Quando a Selic cai pra 9% (juro real perto de 5% se IPCA ficar em 4%), o mesmo CRI CDI+2% passa a pagar 11% nominal, ou 7% real. O CRI IPCA+6% continua pagando IPCA+6, ou seja, 10% nominal e 6% real. O IPCA passa a pagar mais real que o CDI.
Esse é o mecanismo que torna o KNIP11 melhor que o KNCR11 em ciclos específicos. Não é magia. É matemática de juro real. O fundo IPCA captura inflação automaticamente; o fundo CDI tem que esperar o BC subir a Selic pra capturar inflação, e o BC sempre faz isso com defasagem.
O que a Kinea publica todo mês — e o que vale ler
O relatório gerencial do KNIP11 sai todo mês, com defasagem típica de algumas semanas. Está disponível no site da Kinea e na CVM. Vale ler quatro coisas específicas, em ordem de importância.
1. Lista dos 10 maiores CRIs e respectivos devedores. Nomes próprios. Não basta CRI lastreado em recebíveis imobiliários do setor X. Tem que ter o nome do emissor pra você poder julgar a qualidade. Se a lista é dominada por nomes que aparecem no jornal por motivos bons (companhias listadas grandes, shoppings consolidados, hotéis de rede), é sinal verde. Se tem nomes obscuros ocupando peso relevante, é sinal pra investigar mais.
2. Spread médio da carteira (em pontos acima do IPCA). Esse número responde diretamente quanto o fundo paga acima da inflação. Em geral, KNIP11 reporta spread médio numa faixa estreita ao longo do tempo (poucos pontos de oscilação). Se o spread cair muito mês a mês, o fundo está aceitando operações com prêmio menor — pode ser sinal de carteira amadurecendo (CRIs antigos vencendo) ou de mercado mais competitivo.
3. Inadimplência reportada. Kinea historicamente reporta inadimplência baixa no KNIP11. Qualquer evento relevante de default ou renegociação aparece em fato relevante na CVM. Se aparecer no relatório CRI em renegociação com peso acima de 2-3% do PL, vale aprofundar.
4. Distribuição mensal por cota nos últimos 12 meses. Quanto o fundo distribuiu mês a mês em reais por cota. Se a distribuição é estável (variando pouco), a renda é previsível. Se oscila bastante, parte do retorno depende de eventos não recorrentes — verifique o que está causando a variação.

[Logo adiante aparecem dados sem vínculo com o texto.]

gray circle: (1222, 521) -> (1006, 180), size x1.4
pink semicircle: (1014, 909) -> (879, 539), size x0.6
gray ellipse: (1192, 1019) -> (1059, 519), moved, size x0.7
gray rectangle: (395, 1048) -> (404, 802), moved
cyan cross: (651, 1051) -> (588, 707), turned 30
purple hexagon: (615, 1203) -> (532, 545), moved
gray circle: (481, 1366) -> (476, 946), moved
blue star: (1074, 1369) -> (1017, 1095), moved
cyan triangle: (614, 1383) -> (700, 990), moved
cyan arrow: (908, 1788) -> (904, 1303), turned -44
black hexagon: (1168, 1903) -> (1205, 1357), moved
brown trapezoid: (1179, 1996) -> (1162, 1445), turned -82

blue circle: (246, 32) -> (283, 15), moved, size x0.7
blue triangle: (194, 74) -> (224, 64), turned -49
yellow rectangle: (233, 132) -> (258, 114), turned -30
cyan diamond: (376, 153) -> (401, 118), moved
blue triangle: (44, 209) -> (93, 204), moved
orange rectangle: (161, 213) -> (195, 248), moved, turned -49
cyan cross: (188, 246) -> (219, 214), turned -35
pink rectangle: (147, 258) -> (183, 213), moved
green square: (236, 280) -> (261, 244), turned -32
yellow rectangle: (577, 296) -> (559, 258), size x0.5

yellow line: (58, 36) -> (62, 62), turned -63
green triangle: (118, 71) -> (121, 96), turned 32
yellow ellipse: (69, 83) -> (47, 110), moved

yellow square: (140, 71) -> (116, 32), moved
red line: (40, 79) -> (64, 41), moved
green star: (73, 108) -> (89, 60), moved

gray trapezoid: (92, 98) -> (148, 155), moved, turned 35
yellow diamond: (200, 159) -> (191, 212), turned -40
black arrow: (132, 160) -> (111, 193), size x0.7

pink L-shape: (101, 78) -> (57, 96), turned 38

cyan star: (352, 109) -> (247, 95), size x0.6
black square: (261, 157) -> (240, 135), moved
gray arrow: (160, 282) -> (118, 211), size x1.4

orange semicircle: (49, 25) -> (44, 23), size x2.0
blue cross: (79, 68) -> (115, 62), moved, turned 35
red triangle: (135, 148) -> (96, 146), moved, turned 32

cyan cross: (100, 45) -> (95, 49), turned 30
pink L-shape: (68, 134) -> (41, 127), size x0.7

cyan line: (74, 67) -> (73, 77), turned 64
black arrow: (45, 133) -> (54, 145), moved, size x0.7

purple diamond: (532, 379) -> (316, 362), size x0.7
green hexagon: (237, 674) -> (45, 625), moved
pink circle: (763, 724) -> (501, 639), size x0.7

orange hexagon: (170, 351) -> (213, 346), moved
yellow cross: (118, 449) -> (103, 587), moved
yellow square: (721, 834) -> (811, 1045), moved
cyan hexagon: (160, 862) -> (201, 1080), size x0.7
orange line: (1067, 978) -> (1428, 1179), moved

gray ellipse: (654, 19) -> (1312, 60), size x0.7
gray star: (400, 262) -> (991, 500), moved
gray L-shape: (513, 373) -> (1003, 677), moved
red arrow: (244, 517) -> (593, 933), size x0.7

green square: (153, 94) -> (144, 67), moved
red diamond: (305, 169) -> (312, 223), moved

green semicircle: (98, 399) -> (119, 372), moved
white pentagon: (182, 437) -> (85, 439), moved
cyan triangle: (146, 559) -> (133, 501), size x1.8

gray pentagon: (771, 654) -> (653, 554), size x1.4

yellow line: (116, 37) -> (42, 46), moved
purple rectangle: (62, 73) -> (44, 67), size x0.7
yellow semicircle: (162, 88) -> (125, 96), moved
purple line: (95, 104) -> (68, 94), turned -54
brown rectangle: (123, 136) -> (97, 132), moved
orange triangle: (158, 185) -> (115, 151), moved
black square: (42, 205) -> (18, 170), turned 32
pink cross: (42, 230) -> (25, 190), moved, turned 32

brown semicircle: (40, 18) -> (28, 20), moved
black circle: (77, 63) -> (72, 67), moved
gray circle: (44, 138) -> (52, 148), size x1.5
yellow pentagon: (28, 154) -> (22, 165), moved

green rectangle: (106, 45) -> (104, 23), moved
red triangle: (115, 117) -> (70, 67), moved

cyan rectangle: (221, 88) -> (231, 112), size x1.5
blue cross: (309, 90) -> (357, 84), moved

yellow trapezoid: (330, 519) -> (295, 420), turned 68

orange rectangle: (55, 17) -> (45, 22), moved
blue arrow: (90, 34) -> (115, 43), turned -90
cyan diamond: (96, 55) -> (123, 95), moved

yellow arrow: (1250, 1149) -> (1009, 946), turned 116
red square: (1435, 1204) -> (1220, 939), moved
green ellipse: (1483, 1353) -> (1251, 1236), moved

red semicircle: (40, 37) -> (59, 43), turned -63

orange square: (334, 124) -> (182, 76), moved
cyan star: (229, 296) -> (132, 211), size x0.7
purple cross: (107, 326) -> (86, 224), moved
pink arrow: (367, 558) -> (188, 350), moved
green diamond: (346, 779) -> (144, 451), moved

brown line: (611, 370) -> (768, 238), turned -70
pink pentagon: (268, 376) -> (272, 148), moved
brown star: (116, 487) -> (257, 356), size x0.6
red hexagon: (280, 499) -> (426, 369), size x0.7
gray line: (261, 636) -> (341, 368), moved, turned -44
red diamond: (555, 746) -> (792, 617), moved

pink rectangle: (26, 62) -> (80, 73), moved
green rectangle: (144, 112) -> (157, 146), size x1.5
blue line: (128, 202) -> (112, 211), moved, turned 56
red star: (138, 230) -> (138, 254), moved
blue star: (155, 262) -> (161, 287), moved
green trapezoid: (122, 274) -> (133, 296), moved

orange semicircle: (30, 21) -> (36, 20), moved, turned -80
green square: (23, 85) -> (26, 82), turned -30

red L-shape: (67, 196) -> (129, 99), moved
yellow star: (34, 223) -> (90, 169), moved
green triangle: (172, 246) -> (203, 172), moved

Essas quatro leituras cabem em 10 minutos por mês. Pra um fundo que vai rodar na sua carteira por anos, é tempo bem investido.
O comportamento histórico que muito investidor não viu
Quem investia em FIIs em 2022 viu o que acontece quando IPCA dispara. Em 2022, o IPCA acumulou em 12 meses números bem acima dos 4,14% atuais. Naquele cenário, fundos IPCA distribuíam rendimentos altíssimos por cota, em alguns meses superando os fundos CDI por margem larga.
Em 2023-2024, o IPCA arrefeceu e a Selic subiu pra controlar a inflação. Os fundos CDI passaram a brilhar. KNCR11 capturou o ciclo de Selic alta com elegância, e quem só tinha ele na carteira teve um período excelente de renda mensal.
Em 2026, ainda estamos com Selic muito alta (14,50% Meta). O ciclo está prestes a virar — o consenso do mercado em abril/2026 é que a Selic começa a recuar no segundo semestre. Aí o KNCR11 perde tração, e o KNIP11 começa a ganhar.
Quem entendeu o ciclo em 2022 e tinha posição em IPCA capturou. Quem entrou em fundos CDI no pico de 2024 capturou outra parte. Quem teve os dois ao mesmo tempo capturou os dois ciclos. Essa é a tese central de carteira diversificada de papel: você não precisa adivinhar o ciclo, basta ter cobertura nos dois lados.